Which path should I take?


I will be starting my first year of college in January and I still don't know which path to take. My goal is to get a BSN. There are two programs I'm looking at (both at community colleges).

The first is a program that would take 3 years to complete (one year of pre-reqs then 2 years for the program) and prepares students to take the NCLEX. So, I would become an RN by the end of that program. It is a competitive program. If I do this, it'll take about 5 years total to earn my BSN.

The other is an associates degree in pre-nursing. Its purpose is to cover all general education and pre-requisites required for BSN programs. It does not prepare you to take the NCLEX (as far as I know), it just prepares you to transfer to a 4 year school. This would take 2 years to complete (so it'd be about 4 years total to earn my BSN). It's also not a competitive program.

I know 2 nurses and have bombarded both with questions, but I also thought I should ask on here. One seemed to lean towards the program that ends with becoming an RN, the other strongly suggests I do the pre-nursing one. The latter suggests the pre-nursing degree because she says it's very hard to get a job with just an associates and since I'm going for a BSN anyway, I should just work on getting my gen ed and nursing pre-reqs out of the way and then go on to a BSN program. I just don't know though.

What do you recommend and why?

If I do the pre-nursing one, will it be at all possible to get a job as a nurse's aide during school?

Thanks in advance. I've been stressing out for quite a while trying to figure this all out.

Specializes in Med/Surg, LTACH, LTC, Home Health. Has 37 years experience.

The job market is difficult for new grads with and without the BSN, more so without. But it is possible to find employment with an ASN depending on your location. If you chose the ASN route, with a little bit of research on your part, you'll find that there are quite a few 3-semester RN-BSN bridge programs that you can do completely online from the convenience of your own home should you secure employment as an RN, and can no longer find the time to sit in a classroom.

Specializes in Critical Care.

If possible I would go straight for the BSN, that's where the profession's heading anyway so you may as well take the direct route.

That said, BSN program admissions can be very, very competitive. If for whatever reason you're unable to pull the excellent grades you need you might have a hard time getting a spot once you're ready to transfer. Does your school have any admissions agreements with four-year universities? If you're really not sure what to do I'd definitely see a counselor/advisor to find out exactly what your options are.


6 Posts

Does your school have any admissions agreements with four-year universities? If you're really not sure what to do I'd definitely see a counselor/advisor to find out exactly what your options are.

The school with a pre-nursing degree has a direct transfer agreement with several universities (meaning all credits will transfer and I'll be guaranteed/almost guaranteed admission to the school).

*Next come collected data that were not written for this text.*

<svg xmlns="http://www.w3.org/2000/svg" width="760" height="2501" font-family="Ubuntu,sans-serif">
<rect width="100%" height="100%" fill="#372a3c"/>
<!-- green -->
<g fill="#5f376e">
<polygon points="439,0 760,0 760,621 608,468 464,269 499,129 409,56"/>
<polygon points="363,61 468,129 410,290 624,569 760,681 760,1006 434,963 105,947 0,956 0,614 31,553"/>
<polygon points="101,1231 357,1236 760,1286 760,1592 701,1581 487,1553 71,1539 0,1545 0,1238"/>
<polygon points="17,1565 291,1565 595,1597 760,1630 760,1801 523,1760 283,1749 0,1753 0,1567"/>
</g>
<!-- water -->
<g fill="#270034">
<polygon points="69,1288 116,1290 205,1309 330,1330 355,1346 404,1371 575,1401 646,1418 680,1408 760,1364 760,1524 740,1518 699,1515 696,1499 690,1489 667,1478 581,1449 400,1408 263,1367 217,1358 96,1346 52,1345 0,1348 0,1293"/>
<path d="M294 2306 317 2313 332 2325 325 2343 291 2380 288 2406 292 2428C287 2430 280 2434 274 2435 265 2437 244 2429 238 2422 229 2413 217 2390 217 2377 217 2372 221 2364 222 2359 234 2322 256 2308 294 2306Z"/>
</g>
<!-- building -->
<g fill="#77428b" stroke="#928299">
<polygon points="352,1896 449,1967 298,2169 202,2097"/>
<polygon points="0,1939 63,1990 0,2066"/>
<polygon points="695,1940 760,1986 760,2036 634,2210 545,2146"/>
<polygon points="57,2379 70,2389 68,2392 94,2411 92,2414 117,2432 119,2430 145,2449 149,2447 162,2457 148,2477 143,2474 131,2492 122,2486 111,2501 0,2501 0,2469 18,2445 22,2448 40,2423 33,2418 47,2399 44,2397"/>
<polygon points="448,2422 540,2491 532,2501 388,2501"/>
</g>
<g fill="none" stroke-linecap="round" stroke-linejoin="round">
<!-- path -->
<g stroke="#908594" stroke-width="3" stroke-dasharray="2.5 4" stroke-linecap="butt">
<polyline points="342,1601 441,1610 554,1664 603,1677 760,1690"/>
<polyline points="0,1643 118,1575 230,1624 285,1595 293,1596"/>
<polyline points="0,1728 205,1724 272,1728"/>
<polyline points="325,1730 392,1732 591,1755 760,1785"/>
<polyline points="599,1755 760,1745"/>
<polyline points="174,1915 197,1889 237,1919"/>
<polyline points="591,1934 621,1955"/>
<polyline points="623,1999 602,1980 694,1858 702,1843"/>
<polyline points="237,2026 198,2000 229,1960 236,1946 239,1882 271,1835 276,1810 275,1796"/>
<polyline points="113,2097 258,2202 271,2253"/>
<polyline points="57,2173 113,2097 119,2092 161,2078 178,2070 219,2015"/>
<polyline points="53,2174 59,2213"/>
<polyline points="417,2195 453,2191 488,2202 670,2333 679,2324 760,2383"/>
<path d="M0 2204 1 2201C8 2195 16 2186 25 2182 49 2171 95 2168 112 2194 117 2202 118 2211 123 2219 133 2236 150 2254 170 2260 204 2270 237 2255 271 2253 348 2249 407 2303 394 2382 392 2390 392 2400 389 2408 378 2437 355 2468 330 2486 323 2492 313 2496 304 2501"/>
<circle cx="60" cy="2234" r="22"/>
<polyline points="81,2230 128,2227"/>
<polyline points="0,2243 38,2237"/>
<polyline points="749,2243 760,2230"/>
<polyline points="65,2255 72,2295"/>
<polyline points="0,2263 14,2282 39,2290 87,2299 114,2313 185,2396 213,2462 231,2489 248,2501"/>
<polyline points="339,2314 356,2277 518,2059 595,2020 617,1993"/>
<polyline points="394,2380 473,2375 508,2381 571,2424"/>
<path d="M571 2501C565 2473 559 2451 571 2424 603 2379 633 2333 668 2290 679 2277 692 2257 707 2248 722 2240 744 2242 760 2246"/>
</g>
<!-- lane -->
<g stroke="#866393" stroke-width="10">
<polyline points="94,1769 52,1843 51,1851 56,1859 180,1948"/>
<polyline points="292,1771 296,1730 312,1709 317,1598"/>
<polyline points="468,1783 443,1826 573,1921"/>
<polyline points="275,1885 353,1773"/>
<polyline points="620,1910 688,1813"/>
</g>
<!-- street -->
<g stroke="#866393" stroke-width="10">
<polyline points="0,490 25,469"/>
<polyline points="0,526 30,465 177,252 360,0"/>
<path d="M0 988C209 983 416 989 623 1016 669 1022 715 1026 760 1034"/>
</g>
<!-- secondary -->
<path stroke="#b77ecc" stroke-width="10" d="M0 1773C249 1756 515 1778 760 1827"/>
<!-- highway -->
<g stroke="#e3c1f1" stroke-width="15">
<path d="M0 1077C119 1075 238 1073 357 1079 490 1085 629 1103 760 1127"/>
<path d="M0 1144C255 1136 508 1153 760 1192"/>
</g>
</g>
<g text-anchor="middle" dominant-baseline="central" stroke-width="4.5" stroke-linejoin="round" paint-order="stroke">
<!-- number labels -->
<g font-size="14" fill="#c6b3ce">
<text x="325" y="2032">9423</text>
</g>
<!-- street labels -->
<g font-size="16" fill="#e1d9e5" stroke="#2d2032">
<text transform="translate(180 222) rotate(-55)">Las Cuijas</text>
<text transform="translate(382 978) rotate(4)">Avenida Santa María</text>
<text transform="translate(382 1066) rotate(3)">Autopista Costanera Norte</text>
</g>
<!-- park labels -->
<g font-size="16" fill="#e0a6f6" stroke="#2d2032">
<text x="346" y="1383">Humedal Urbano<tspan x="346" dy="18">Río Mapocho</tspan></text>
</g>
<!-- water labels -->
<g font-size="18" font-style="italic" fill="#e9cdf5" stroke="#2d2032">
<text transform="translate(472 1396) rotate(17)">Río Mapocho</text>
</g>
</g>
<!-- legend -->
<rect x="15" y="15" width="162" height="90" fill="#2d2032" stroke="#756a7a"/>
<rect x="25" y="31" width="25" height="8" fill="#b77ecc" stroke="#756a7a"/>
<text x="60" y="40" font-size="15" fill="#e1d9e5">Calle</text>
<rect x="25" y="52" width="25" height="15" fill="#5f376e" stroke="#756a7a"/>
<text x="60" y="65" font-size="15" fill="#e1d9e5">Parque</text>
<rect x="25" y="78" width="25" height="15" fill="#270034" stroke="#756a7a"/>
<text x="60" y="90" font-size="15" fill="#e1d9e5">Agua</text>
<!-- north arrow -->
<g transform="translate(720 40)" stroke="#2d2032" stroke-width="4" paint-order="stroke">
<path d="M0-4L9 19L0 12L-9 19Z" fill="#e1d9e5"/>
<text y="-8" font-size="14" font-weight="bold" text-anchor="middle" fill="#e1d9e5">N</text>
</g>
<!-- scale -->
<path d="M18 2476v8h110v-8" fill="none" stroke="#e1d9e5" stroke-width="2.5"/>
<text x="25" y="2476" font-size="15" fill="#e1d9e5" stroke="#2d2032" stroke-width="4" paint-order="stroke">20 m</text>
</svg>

I will do my best to get good grades and I also plan on volunteering at a hospital which will hopefully look good on applications. I plan on meeting with advisors, it's just difficult to do during the summer and I'm impatient, haha.

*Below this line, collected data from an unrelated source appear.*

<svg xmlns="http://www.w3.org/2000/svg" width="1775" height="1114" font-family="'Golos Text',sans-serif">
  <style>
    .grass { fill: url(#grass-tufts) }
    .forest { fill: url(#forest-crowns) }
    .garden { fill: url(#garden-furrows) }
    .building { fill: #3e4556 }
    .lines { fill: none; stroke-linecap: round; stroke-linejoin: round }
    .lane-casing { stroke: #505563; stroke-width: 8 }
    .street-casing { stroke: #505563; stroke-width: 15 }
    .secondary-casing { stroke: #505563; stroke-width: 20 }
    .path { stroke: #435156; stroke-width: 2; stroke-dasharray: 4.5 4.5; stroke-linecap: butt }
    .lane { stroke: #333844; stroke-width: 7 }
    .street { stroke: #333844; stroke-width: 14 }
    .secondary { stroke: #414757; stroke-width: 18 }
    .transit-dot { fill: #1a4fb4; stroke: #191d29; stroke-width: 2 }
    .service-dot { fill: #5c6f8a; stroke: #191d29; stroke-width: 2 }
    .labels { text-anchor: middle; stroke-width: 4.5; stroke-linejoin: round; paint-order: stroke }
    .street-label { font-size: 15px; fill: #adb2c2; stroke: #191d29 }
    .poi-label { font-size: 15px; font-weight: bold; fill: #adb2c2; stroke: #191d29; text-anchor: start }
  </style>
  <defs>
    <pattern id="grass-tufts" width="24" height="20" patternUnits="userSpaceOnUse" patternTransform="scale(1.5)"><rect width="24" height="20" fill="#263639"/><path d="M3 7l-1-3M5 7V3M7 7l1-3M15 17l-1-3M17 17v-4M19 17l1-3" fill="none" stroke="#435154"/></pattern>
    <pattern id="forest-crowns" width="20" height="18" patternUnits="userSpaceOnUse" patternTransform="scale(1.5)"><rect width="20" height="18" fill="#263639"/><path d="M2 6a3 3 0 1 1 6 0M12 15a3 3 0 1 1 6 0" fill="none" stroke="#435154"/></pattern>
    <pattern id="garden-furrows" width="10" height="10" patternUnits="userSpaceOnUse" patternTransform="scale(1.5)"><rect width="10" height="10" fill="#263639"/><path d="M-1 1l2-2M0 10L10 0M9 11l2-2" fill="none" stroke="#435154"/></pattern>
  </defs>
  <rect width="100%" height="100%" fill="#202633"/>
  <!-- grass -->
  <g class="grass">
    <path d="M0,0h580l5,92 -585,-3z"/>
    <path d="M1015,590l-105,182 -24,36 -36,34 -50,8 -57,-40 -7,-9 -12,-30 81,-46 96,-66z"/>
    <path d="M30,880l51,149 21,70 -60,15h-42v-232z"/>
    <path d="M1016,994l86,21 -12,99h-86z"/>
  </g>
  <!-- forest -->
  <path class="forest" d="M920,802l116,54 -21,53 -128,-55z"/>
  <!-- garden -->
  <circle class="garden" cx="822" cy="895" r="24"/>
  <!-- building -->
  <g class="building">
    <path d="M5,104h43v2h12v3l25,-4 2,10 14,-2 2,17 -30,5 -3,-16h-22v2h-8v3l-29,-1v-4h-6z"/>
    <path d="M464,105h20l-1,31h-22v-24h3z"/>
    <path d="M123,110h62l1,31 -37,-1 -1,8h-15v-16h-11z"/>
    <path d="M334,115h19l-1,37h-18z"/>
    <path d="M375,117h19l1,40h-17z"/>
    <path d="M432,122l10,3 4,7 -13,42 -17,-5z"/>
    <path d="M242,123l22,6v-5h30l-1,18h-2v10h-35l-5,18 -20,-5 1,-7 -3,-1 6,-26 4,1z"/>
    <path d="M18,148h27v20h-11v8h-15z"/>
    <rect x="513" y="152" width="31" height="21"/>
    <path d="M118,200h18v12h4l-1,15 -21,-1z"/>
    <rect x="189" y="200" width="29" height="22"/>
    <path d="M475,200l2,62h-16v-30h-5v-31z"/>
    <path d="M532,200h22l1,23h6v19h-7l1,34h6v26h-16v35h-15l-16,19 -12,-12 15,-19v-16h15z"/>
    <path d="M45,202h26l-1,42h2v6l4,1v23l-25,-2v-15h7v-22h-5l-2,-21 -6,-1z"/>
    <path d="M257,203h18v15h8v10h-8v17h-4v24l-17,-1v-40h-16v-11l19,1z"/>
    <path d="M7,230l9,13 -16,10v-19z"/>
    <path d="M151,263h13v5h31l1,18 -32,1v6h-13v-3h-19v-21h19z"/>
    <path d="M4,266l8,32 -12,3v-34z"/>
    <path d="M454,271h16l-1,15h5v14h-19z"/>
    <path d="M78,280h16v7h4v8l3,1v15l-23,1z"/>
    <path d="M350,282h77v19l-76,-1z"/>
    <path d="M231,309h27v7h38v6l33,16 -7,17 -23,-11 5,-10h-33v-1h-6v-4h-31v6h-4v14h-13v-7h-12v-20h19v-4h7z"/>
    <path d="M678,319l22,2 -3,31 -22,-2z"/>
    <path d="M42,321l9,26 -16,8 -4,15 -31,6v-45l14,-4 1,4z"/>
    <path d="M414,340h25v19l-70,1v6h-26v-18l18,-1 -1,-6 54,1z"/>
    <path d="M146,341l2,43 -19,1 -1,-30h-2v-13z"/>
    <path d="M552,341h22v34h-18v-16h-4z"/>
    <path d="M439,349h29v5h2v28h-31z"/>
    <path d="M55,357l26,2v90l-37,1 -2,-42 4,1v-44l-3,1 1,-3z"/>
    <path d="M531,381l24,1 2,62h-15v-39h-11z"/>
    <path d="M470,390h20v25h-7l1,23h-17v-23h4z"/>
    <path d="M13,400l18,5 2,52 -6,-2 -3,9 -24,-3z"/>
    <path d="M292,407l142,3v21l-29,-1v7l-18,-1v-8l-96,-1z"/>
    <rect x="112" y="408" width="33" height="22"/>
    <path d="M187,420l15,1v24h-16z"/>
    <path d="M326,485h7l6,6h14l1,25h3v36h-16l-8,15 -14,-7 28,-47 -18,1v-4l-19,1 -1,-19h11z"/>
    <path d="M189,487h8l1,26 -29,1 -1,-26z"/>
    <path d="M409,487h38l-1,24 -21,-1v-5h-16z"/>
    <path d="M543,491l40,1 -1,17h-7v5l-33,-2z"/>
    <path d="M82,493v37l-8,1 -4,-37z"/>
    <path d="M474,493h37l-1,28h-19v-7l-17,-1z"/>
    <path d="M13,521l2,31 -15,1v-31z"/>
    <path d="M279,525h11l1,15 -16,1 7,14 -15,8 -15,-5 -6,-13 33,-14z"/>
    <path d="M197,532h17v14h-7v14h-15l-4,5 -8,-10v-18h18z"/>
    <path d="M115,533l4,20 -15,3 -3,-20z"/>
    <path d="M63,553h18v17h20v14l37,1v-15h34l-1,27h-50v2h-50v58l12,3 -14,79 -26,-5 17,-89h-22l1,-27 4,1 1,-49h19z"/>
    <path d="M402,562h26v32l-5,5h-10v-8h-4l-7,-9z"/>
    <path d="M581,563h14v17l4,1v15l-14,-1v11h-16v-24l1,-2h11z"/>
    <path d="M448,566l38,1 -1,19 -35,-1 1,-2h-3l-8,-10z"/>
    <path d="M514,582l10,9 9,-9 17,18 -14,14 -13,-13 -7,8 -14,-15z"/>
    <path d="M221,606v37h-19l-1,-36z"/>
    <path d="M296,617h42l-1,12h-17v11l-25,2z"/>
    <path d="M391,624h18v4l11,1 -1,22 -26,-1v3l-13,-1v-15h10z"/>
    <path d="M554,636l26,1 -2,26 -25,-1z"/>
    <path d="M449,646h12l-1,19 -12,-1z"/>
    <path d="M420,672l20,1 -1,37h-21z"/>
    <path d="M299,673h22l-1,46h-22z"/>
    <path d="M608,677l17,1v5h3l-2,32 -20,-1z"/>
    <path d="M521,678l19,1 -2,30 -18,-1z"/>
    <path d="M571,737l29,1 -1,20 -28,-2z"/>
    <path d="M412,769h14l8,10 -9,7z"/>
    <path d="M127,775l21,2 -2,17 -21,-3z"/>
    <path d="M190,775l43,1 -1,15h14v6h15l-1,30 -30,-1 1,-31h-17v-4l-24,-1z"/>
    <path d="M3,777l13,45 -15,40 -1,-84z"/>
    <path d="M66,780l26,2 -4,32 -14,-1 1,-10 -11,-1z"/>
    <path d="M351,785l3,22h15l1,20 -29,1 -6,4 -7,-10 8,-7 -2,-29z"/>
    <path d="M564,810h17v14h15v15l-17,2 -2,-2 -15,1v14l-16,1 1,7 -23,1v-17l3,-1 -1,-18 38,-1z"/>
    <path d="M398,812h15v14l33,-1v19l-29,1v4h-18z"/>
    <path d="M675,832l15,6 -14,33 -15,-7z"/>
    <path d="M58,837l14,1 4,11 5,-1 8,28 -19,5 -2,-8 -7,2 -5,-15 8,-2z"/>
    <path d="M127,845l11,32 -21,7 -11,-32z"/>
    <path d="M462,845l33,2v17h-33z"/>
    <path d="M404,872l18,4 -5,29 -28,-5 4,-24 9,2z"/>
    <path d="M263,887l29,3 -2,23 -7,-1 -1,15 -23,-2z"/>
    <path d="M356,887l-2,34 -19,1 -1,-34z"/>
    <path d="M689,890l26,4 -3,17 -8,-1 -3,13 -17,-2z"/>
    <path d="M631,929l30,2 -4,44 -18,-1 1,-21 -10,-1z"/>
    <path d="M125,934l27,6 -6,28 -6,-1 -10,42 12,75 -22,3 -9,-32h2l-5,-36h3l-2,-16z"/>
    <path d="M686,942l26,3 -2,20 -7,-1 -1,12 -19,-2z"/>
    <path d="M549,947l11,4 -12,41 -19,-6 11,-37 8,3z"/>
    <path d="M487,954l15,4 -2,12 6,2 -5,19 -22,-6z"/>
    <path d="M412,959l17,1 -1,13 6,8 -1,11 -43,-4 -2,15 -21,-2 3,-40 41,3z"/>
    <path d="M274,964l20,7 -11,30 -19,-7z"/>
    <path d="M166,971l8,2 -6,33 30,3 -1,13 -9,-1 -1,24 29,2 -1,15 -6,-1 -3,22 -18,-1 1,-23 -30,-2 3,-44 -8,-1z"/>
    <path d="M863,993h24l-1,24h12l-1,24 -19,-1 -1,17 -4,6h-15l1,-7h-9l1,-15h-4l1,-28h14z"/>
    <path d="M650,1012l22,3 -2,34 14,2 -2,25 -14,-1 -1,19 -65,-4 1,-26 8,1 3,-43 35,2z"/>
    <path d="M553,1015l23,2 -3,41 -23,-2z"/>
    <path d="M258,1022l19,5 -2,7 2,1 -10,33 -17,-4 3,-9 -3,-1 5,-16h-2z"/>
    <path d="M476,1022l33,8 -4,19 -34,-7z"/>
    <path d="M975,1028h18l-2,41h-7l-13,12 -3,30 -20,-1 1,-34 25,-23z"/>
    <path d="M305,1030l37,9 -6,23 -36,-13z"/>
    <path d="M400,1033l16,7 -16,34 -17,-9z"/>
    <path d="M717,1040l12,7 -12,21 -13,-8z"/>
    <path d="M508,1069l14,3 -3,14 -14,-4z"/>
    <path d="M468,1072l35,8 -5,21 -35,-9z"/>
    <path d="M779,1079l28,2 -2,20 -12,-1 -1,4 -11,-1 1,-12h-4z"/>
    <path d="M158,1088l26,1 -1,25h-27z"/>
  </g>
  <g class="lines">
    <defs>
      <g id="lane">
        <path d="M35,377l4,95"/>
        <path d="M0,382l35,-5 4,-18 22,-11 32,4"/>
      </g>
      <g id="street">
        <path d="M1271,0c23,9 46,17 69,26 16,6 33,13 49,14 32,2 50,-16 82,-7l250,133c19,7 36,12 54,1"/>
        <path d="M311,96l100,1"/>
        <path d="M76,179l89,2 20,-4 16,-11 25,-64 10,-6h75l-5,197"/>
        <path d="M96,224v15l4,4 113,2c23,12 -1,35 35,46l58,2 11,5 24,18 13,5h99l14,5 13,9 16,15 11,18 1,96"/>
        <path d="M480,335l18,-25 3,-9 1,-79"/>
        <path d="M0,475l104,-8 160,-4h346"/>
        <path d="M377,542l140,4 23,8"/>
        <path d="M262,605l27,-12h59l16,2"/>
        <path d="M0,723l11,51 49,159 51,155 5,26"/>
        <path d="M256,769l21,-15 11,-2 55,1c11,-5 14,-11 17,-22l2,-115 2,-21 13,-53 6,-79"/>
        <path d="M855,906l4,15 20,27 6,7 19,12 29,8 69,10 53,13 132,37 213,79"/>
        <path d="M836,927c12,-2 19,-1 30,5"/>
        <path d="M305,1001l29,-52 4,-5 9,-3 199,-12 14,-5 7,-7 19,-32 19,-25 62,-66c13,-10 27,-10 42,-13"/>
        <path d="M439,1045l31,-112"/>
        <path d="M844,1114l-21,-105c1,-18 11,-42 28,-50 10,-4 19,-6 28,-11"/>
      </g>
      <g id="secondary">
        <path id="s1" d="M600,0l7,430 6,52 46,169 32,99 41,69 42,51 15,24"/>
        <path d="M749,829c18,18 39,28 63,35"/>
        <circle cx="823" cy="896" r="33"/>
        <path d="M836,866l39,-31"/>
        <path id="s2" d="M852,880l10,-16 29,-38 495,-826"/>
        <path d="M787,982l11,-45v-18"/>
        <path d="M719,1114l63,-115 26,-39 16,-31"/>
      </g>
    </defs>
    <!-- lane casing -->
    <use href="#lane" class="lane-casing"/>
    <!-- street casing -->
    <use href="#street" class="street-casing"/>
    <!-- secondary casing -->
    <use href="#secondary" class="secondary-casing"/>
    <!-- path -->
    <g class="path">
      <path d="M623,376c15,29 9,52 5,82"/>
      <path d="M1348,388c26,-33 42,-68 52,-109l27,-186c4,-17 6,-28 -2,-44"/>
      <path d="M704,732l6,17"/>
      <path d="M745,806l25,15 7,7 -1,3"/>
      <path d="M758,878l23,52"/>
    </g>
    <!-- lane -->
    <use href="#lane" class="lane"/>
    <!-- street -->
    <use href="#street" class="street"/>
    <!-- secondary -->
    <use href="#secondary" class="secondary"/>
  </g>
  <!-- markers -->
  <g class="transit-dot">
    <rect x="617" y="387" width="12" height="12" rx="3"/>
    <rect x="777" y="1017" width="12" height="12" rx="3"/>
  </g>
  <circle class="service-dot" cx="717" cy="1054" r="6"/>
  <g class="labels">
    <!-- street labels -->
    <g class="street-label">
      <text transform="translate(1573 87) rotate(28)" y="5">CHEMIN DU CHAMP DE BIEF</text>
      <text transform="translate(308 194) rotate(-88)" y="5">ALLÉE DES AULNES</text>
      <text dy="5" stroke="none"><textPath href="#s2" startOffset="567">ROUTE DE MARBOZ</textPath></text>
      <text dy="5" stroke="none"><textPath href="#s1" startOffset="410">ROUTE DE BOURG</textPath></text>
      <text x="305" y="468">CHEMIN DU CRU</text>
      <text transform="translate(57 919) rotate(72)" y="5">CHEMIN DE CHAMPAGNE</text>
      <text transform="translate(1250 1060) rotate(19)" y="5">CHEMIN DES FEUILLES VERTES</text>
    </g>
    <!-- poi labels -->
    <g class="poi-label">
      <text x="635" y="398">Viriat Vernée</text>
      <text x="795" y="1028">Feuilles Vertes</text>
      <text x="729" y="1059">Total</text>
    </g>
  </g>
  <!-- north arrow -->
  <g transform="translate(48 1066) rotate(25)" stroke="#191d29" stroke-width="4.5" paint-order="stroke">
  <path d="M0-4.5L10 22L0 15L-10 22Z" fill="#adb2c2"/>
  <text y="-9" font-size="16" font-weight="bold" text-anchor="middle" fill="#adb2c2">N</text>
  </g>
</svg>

Thanks for both of your responses. I guess the main reason I've been considering the nursing program that leads to becoming an RN is because I thought it would be a good idea to become an RN and then work while obtaining a BSN. but if it's not necessary or worth it to do that, I will probably do the pre-nursing degree.


6 Posts

My mom and a few others think I should do the 3 year (AAS-T) program because I need to get my RN license as soon as possible (their words). Since I may not live in one state long enough to get my BSN, she says it's better to get my license so that when I move, I'll still be an RN even if I can't get the best job. Thoughts?

TheCommuter, BSN, RN

226 Articles; 27,608 Posts

Specializes in Case mgmt., rehab, (CRRN), LTC & psych. Has 17 years experience.

Moved to the Pre-Nursing Student forum.

Has 33 years experience.

You need to discuss this with your academic advisor. To me, an ADN that does not prepare you for the NCLEX is a total waste of time. I earning an ASN, that enabled me to take the boards. Surprised that there is even an associate degree available that does NOT prepare you for the boards.:confused: What does anyone do with that degree?

Good luck, let us know how it's going.